L’economia, il mondo, la società, ci possono dare soldi e benessere, ma non possono darci la felicità dell’anima, la sensazione di essere vivi, la passione, la vitalità.
“Da chi vuoi che andiamo, Signore?”. La giustizia e la magistratura possono darci sentenze, ma solo tu sai cosa c’è nel cuore dell’uomo. Tu solo conosci la vera giustizia e la verità.
“Da chi vuoi che andiamo, Signore?”. La famiglia può darci amore e affetto, gioia e unione, ma nessun amore può spegnere la nostra sete del tuo amore infinito, della tua approvazione. Solo tu puoi amarci di un amore incondizionato. Lo psicologo, l’analista, possono migliorare le nostre relazioni, possono curare e rimarginare le ferite della nostra mente. Ma poi, altri dolori, altre ferite, altri dispiaceri si accumulano nella nostra anima, nel nostro cuore.

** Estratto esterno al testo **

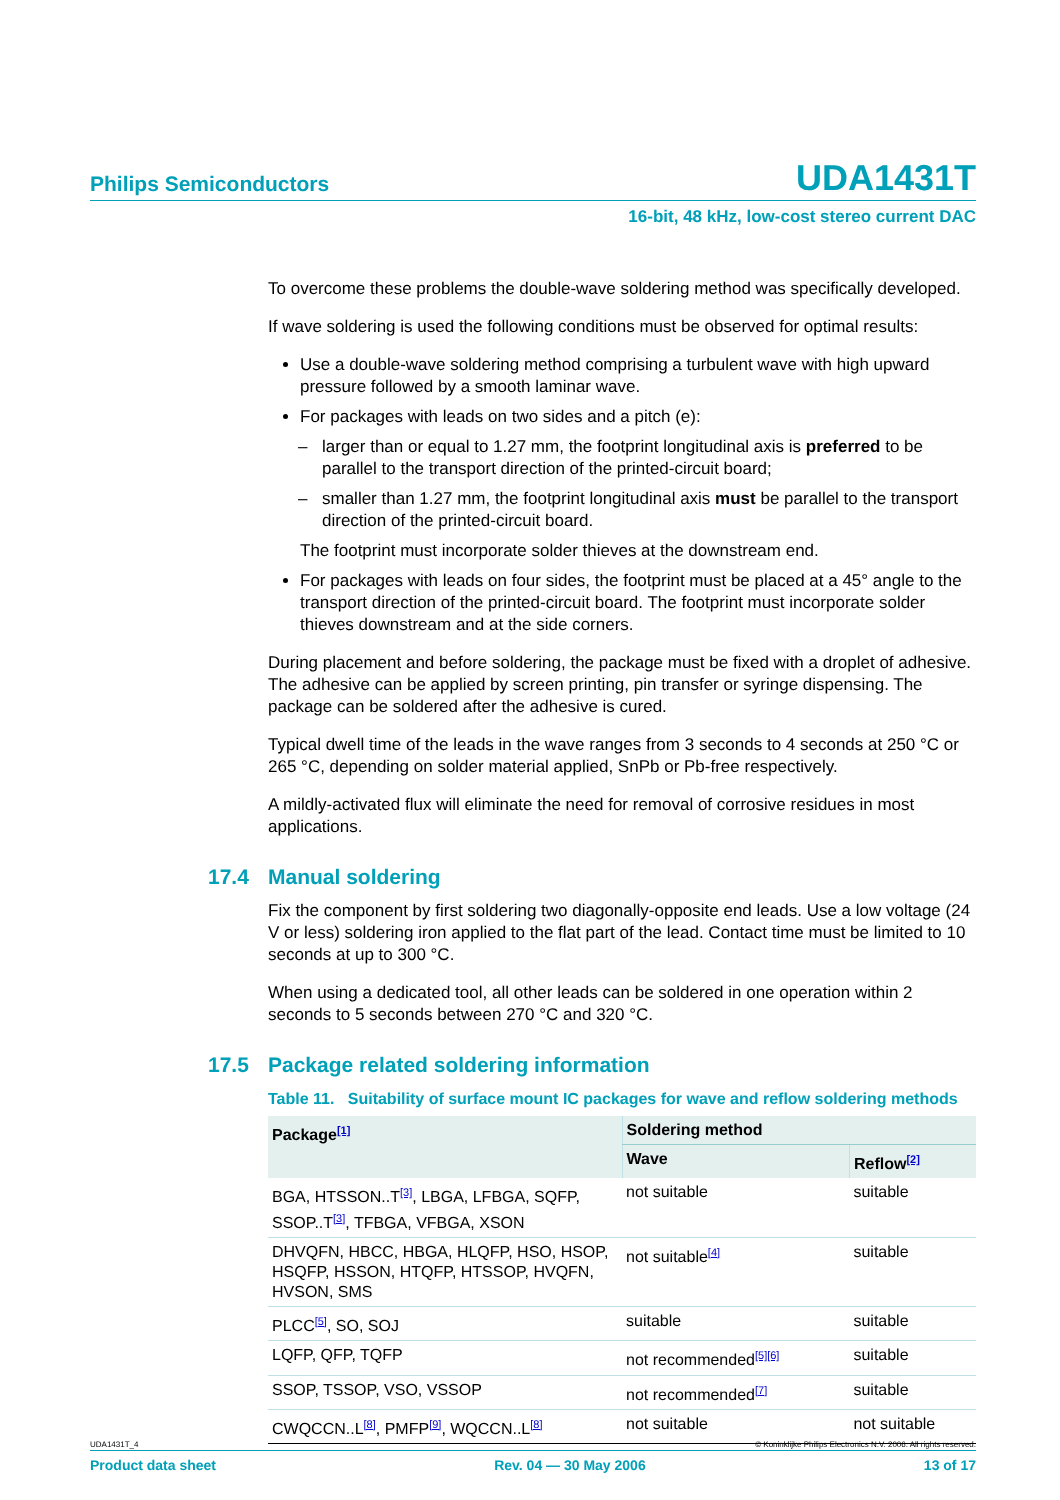Philips Semiconductors
UDA1431T
16-bit, 48 kHz, low-cost stereo current DAC
To overcome these problems the double-wave soldering method was specifically developed.
If wave soldering is used the following conditions must be observed for optimal results:
Use a double-wave soldering method comprising a turbulent wave with high upward pressure followed by a smooth laminar wave.
For packages with leads on two sides and a pitch (e):
– larger than or equal to 1.27 mm, the footprint longitudinal axis is preferred to be parallel to the transport direction of the printed-circuit board;
– smaller than 1.27 mm, the footprint longitudinal axis must be parallel to the transport direction of the printed-circuit board.
The footprint must incorporate solder thieves at the downstream end.
For packages with leads on four sides, the footprint must be placed at a 45° angle to the transport direction of the printed-circuit board. The footprint must incorporate solder thieves downstream and at the side corners.
During placement and before soldering, the package must be fixed with a droplet of adhesive. The adhesive can be applied by screen printing, pin transfer or syringe dispensing. The package can be soldered after the adhesive is cured.
Typical dwell time of the leads in the wave ranges from 3 seconds to 4 seconds at 250 °C or 265 °C, depending on solder material applied, SnPb or Pb-free respectively.
A mildly-activated flux will eliminate the need for removal of corrosive residues in most applications.
17.4 Manual soldering
Fix the component by first soldering two diagonally-opposite end leads. Use a low voltage (24 V or less) soldering iron applied to the flat part of the lead. Contact time must be limited to 10 seconds at up to 300 °C.
When using a dedicated tool, all other leads can be soldered in one operation within 2 seconds to 5 seconds between 270 °C and 320 °C.
17.5 Package related soldering information
Table 11. Suitability of surface mount IC packages for wave and reflow soldering methods
| Package<sup>[1]</sup> | Soldering method | |
| --- | --- | --- |
| | Wave | Reflow<sup>[2]</sup> |
| BGA, HTSSON..T<sup>[3]</sup>, LBGA, LFBGA, SQFP, SSOP..T<sup>[3]</sup>, TFBGA, VFBGA, XSON | not suitable | suitable |
| DHVQFN, HBCC, HBGA, HLQFP, HSO, HSOP, HSQFP, HSSON, HTQFP, HTSSOP, HVQFN, HVSON, SMS | not suitable<sup>[4]</sup> | suitable |
| PLCC<sup>[5]</sup>, SO, SOJ | suitable | suitable |
| LQFP, QFP, TQFP | not recommended<sup>[5][6]</sup> | suitable |
| SSOP, TSSOP, VSO, VSSOP | not recommended<sup>[7]</sup> | suitable |
| CWQCCN..L<sup>[8]</sup>, PMFP<sup>[9]</sup>, WQCCN..L<sup>[8]</sup> | not suitable | not suitable |
UDA1431T_4 © Koninklijke Philips Electronics N.V. 2006. All rights reserved.
Product data sheet Rev. 04 — 30 May 2006 13 of 17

“Da chi vuoi che andiamo, Signore?” Chi è sempre disponibile ad ascoltarci? Chi può asciugare in ogni istante le nostre lacrime? Chi è sempre pronto a sorreggerci? Quando sbagliamo, quando combiniamo guai terribili, da chi possiamo ogni volta ricorrere certi di essere accolti? Chi ci può dire: “Io ti perdono, va’ in pace, tutto è cancellato, ricomincia da capo come una creatura nuova”? Quando “scantoniamo”, quando inganniamo noi stessi per paura di affrontare la realtà, sei Tu che ci riporti in noi stessi; sei Tu che permetti ai casi della vita di costringerci a farlo. Per fortuna ci sei Tu! Chi altro può dirci: “Va bene così”, in modo da farci sentire accolti, a nostro agio, anche se non siamo perfetti? Chi altro può dirci: “Ci sono io”, così da sentirci sempre seguiti, accompagnati, soprattutto quando non sappiamo dove andare? Chi altro può dirci: “Non aver paura”, quando siamo paralizzati dal terrore? Solo Tu, Signore. Solo Tu hai parole di vita eterna! Da chi altro possiamo andare? Amen.